Abstract

Juvenile-onset recurrent respiratory papillomatosis is a devastating illness of children who develop obstruction of the airway from neoplastic growths of infectious origin. The disease is caused by human papillomavirus (HPVs), types 6 and 11, incorporating itself into the genome of the respiratory mucosa. The consequence of this genetic piracy is a morphologic change from an airway lining that is flat and smooth to an irregular "mulberry like" hyperplasia. The growths seem to have a predilection for the glottic mucous membranes but can involve any part of the aerodigestive tract. The most common symptom is hoarseness, and children can have an alarming degree of obstruction with this as their only symptom.
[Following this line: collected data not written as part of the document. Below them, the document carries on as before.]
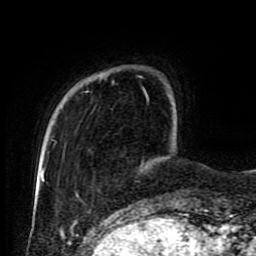
Breast MRI (dynamic contrast-enhanced), one axial slice; position 16 of 80 along the scan axis; cropped to one breast; dynamic contrast-enhanced series, time point 2 of 9 at this slice position (early post-contrast); 1.5 T; TE 4.2 ms, TR 7 ms; 2 mm slice thickness; 256 × 256 image matrix. Female patient.
Outlined on this slice (semi-automatically segmented with operator editing):
- enhancing-tissue mask used for the functional tumour volume (all voxels passing the contrast-enhancement thresholds inside the analysis volume; usually the tumour): bounding box <46,80,148,145> (left, top, right, bottom; pixels)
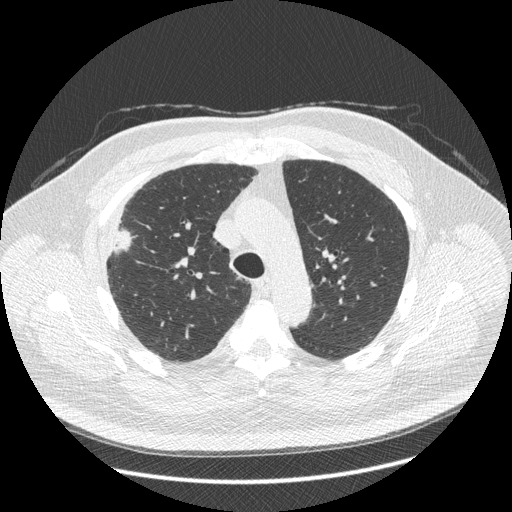
Low-dose screening chest CT, axial slice; third annual screen; lung window (W 1500 / L -600 HU); 120 kVp; slice 116 of 426 in the series. Male, age 66 years at enrolment.
Expert-annotated lung lesion, bounding box <88,208,148,270> (left, top, right, bottom; pixels). Reader record for this screening exam (exam-level; its link to the box is not recorded): non-calcified nodule or mass ≥4 mm, right upper lobe, 48 × 25 mm, spiculated (stellate) margins, soft tissue attenuation, pre-existing on the prior screen: no. Later outcome: lung cancer diagnosed 35 days after this screen — non-small cell carcinoma, right upper lobe, stage IV (AJCC 6th edition), 50 mm at pathology.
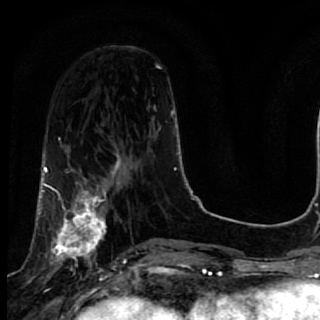
Breast MRI, one axial slice; position 24 of 64 along the scan axis; cropped to one breast; dynamic contrast-enhanced series, time point 2 of 7 at this slice position (early post-contrast); 1.5 T; TE 2.6 ms, TR 5.7 ms; 320 × 320 image matrix, field of view 200 × 200 mm. Female patient.
Outlined on this slice (semi-automatic segmentation, software-assisted and operator-edited):
- enhancing-tissue mask used for the functional tumour volume (all voxels passing the contrast-enhancement thresholds inside the analysis volume; usually the tumour): box from (x=40, y=167) to (x=119, y=285) px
When hoarseness progresses to stridor, respiratory distress is impending. The dynamics of disease recurrence vary widely, with the more severe, rapidly recurring disease requiring frequent operative excisions to maintain airway patency. Surgery has been the mainstay of management but is not curative. Adjuvant therapies are elusively effective, unpredictably decreasing the disease activity and increasing the duration between surgeries. The quadrivalent HPV vaccine (Gardisil; Merck, NJ) is promising to reduce the HPV infection rate in young women, with the hope that by eliminating this reservoir of disease, the incidence of HPV-related illnesses, juvenile-onset including recurrent respiratory papillomatosis, will dramatically drop.